R1 – R2. Above the ledge there is sloping interior angle. It is usually passed from left to right.

R2 – R3. Going up along the chimney . Then after the ledge the route goes to the right to a narrow couloir, in the upper part of which there is a plug. The chimney comes to the ridge where it is possible to organize a station on the fut.

R3 – R4. You should go along the ridge, for about 100 m . In the middle of the strip there is a steep rocky wall that can be rounded to the left.

R4 – R5. Not very difficult rocky wall – about 20 m high.

R5 – R6. 100 -150 m of destroyed rocks, leading to the top. The climb takes place along the Eastern part of the ridge.

The descent along the route of 3A grade of difficulty.

 

Peak Ordzhonikidze ( 4410 m ), the route along the Northern wall, grade of difficulty – 4B.

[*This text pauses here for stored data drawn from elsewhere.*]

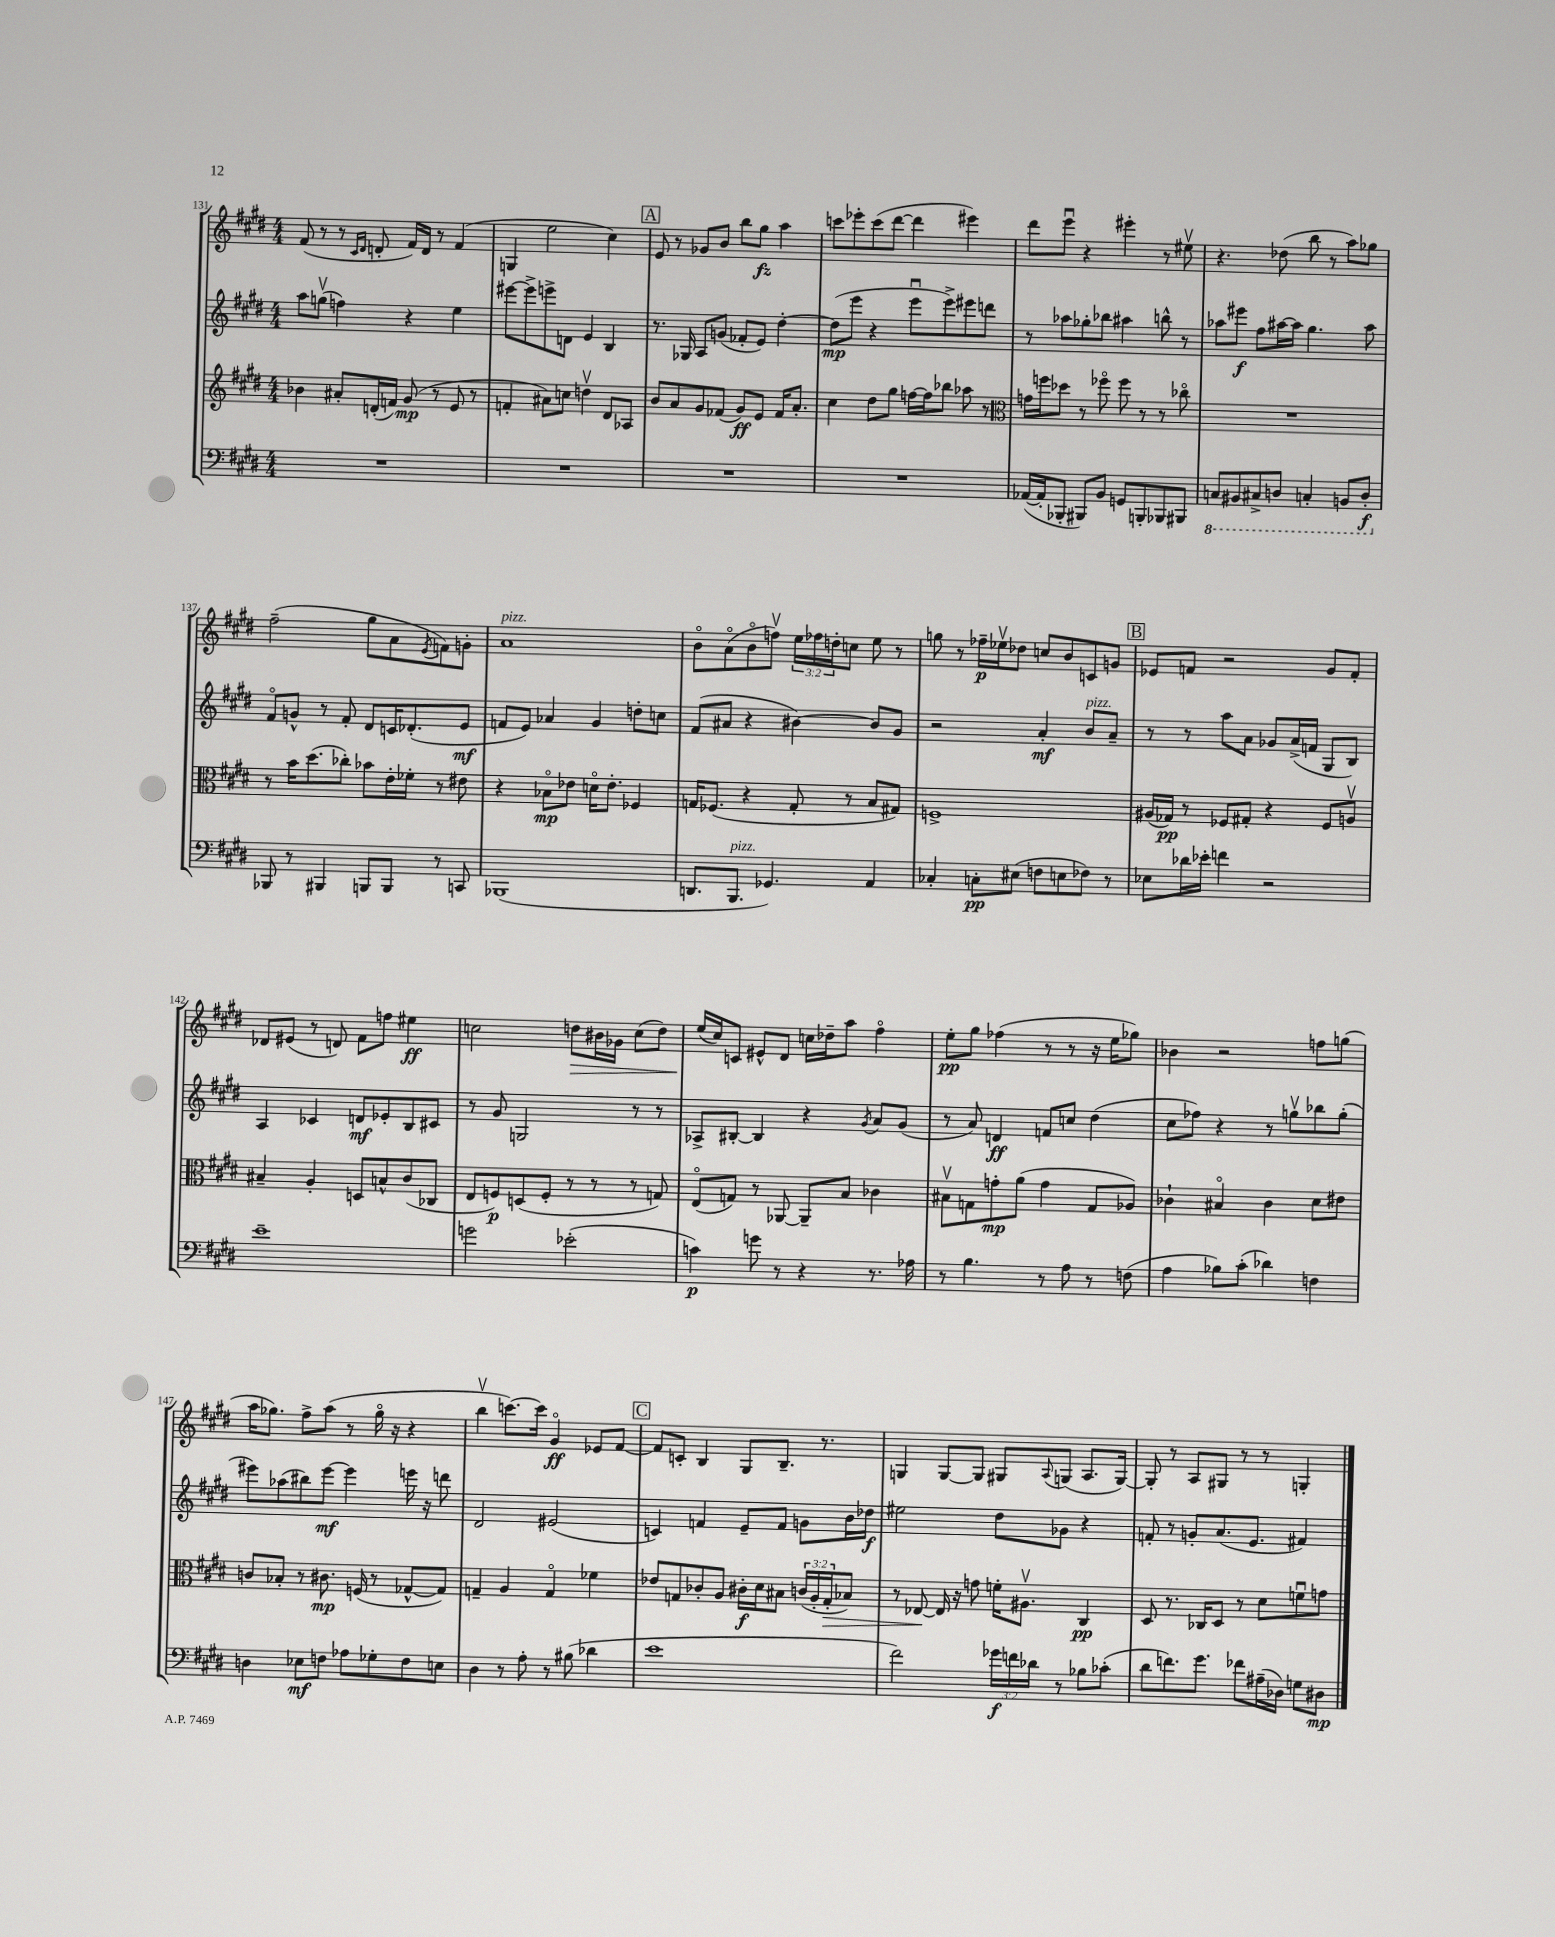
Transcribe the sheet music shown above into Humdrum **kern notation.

**kern	**kern	**kern	**kern
*staff4	*staff3	*staff2	*staff1
*clefF4	*clefG2	*clefG2	*clefG2
*k[f#c#g#d#]	*k[f#c#g#d#]	*k[f#c#g#d#]	*k[f#c#g#d#]
*M4/4	*M4/4	*M4/4	*M4/4
1r	4b-	8aa	(8f#
.	.	(8ggv	8r
.	8a#'	4ff)	8r
.	.	.	16qqc#
.	.	.	16qqd#
.	(16d'	.	8d'
.	16f)	.	.
.	(8g#	4r	16f#)
.	.	.	16d
.	8r	.	8r
.	8e	4ee	(4f#
.	8r	.	.
=	=	=	=
1r	4f'	[8eee#	4G
.	.	8eee#^]	.
.	8a#)	8eee^	2ee
.	8cc	8d	.
.	4ddv	4e	.
.	8d#	4B	4cc#)
.	8A-	.	.
=	=	=	=
1r	8b	8.r	8e
.	8a	.	8r
.	.	16G-	.
.	8g#	8A	8g-
.	(8f-	(8g	8b
.	8g#)	8f-'	8bb
.	8e	8e)	8gg#
.	16f-	[4dd#'	4aa
.	8.a'	.	.
=	=	=	=
1r	4cc#	(8dd#]	8ccc
.	.	8eee	8eee-'
.	8dd#	4r	(8ccc
.	8gg#	.	[8ddd#
.	[16ff	8eeeu	4ddd#]
.	16ff]	.	.
.	8bb-	8eee^)	.
.	8aa-	8eee#	4eee#)
.	8r	8ddd	.
=	=	=	=
*	*clefC3	*	*
([16AA-	16g	8r	8ddd#
16AA-']	16ff	.	.
8BBB-'	8dd-	8aa-	8eeeu
8BBB#)	8r	8gg-'	4r
8BB	8ff-o	8bb-	.
8GG	8ff-	4aa#	4eee#'
8BBB'	8r	.	.
8BBB-	8r	8bb^^	8r
8BBB#	8cc-o	8r	8ee#v
=	=	=	=
8CC	1r	8aa-	4.r
8BBB#	.	8eee#	.
8CC#^	.	8ff#	.
8DD	.	[16aa#	(8dd-
.	.	16aa#]	.
4CC'	.	4.gg#	8bb
.	.	.	8r
8BBB	.	.	8aa)
8DD'	.	8aa#	8gg-
=	=	=	=
8BBB-	8r	8f#o	(2ff#~
8r	16b	8g^^	.
.	(8.dd#	.	.
4BBB#	.	8r	.
.	8cc-')	8f#'	.
8BBB	8b-	8d#	8gg#
8BBB	16e'	16c	8a
.	16f-'	(8.d-'	.
.	.	.	8qe
8r	8r	.	8f)
8CC	8e#	8e	8g'
=	=	=	=
(1BBB-	4r	8f	1a
.	.	8e)	.
.	8B-o	4a-	.
.	8e-	.	.
.	16do	4g#	.
.	8.e-'	.	.
.	4F-	8dd'	.
.	.	8cc	.
=	=	=	=
8.DD	16G	(8f#	8bo
.	(8.F-	.	.
.	.	8a#	(8ao
8.BBB	.	.	.
.	4r	4r	8bo
4.GG-)	.	.	8ffv)
.	8G'	[4b#)	24ee
.	.	.	24ff-
.	.	.	24dd'
.	8r	.	8cc
4AA	8B	8b#]	8ee
.	8G#)	8g#	8r
=	=	=	=
4C-'	1F^	2r	8gg
.	.	.	8r
8C'	.	.	16ff-~
.	.	.	16ee-v
(8E#	.	.	8dd-
8F	.	4a'	8cc
8E	.	.	8b
8F-)	.	8b	8c
8r	.	8a~	8g
=	=	=	=
8E-	(16A#	8r	8e-
.	16G-)	.	.
16d-	8r	8r	8f
16e-'	.	.	.
4f	8F-	8aa	2r
.	8G#'	8a	.
2r	4r	8g-	.
.	.	(16a^	.
.	.	16f	.
.	8F-	8G#	8g#
.	8Av	8B)	8f'
=	=	=	=
1e~	4B#~	4A	8d-
.	.	.	(8e#
.	4A'	4c-	8r
.	.	.	8d)
.	8D	8d	8f#
.	8B^^	8e-'	8ff
.	(8c#	8B	4ee#
.	8C-	8c#	.
=	=	=	=
2g	8E	8r	2cc
.	8F)	8g#	.
.	(8D	2G	.
.	8F'	.	.
(2e-'	8r	.	8dd
.	8r	.	16b#
.	.	.	16g-
.	8r	8r	(8cc
.	8G)	8r	8dd)
=	=	=	=
4c)	(8Eo	8A-^	(16ee
.	.	.	16cc#)
.	8G)	[8B#'	8c
8g	8r	4B#]	8e#^^
8r	[8AA-	.	8d#
4r	8AA-~]	4r	16cc
.	.	.	16dd-~
.	8B	.	8aa
.	.	8qg#	.
8.r	4c-	8a	4ff#o
.	.	(8g#	.
16A-	.	.	.
=	=	=	=
8r	8B#v	8r	8ee'
4.B	8G	8a)	8gg#
.	8g'	4d	(4ff-
.	(8a	.	.
8r	4g	8f	8r
8A	.	8cc	8r
8r	8G	(4dd#	16r
.	.	.	16ee
(8F	8A-)	.	8gg-)
=	=	=	=
4A	4c-`	8cc#	4b-
.	.	8ff-)	.
8B-)	4B#o	4r	2r
(8c#'	.	.	.
4d-)	4c-	8r	.
.	.	8ggv	.
4F	8d#	8bb-	8ff
.	8e#	(8gg'	(8gg
=	=	=	=
4D	8c	8eee#)	16aa
.	.	.	8.gg-)
.	8B-'	(8aa-	.
8E-	8r	8bb#)	8ff#^
8F	8.c#	[8eee#	(8aa
8A-	.	4eee#]	8r
.	(16F	.	.
8G-'	8r	.	16gg-o
.	.	.	16r
8F	[8G-^^	16eee	4r
.	.	16r	.
8E	8G-])	8ddd	.
=	=	=	=
4D#	4G~	2d#	4bbv
8r	4A	.	[8.ccc)
8A'	.	.	.
.	.	.	16ccc]
8r	4Go	(2e#	4g#o
(8B#	.	.	.
4d-	4f-	.	8e-
.	.	.	[8f#
=	=	=	=
1e	8e-	4c)	8f#]
.	8G	.	8c'
.	8c-'	4f	4B
.	8A	.	.
.	16c#'	8e~	8G#
.	16d#	.	.
.	8B#	8f	8.B~
.	(24c	8g	.
.	24A'	.	.
.	.	.	8.r
.	24G'	.	.
.	8B-)	16b	.
.	.	16dd-	.
=	=	=	=
2f#)	8r	2ee#	4G
.	[8E-	.	.
.	16E-]	.	[8G
.	16r	.	.
.	8g	.	8G]
24g-	16f'	8dd#	8G#
24f	.	.	.
.	8.A#v	.	.
24d-	.	.	.
.	.	.	8qqA
8r	.	8g-	(8G
8B-	4C#	4r	8.A
(8c-'	.	.	.
.	.	.	[16G)
=	=	=	=
8d#	8D#	8f'	8G']
8.f)	8.r	8r	8r
.	.	8g'	8A
8.g#	16C-	.	.
.	8D#	(8.a	8G#
8f-	8r	.	8r
.	.	8.e	.
(16A#~	8d#	.	8r
16D-)	.	.	.
8G	8fu	4f#)	4G'
8D#	8g	.	.
==	==	==	==
*-	*-	*-	*-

Having descented from the pass Ordzhonikidze in the direction of the Left Talgar, go to the middle part of the Northern wall. All the wall has a series of counterforts, looking like rocky islands.

The route goes along the ice all along the wall, at the beginning along a very wide and then becoming narrower couloir. It is desirable to climb along this route in early morning hours and in frosty weather. The route is rather steep, it doesn't gather a lot of snow, so it is suitable for winter ascents.

R0 – R3 Snow-ice climbs, with variable steep from 20 to 40 degrees. You should move to the left side of the bergschrund.

R3 – R4 Round the bergschrund along the narrowest its part, about 10- 15 m depending the season.

R4 – R5 200 m in the direction of the rocky outcrop, upwards and to the right.

R5 – R6 You should go in the direction of the middle part of the ice mouth.

R6 – R7 The steepest part of the wall lies via the narrowest its strip. In the middle of the strip you can find wandering ice up to 90 degrees steep.

R7 – R8 Way out from the mouth to a more slightly-sloping ice slope, to the left side of the crater.

R8 – R9 Way out to the ridge.

R9 – R10 Ice ridge just up to the top.

The descent along the North – Western ridge to the pass Ordzhonikidze , along the route of 3A grade of difficulties.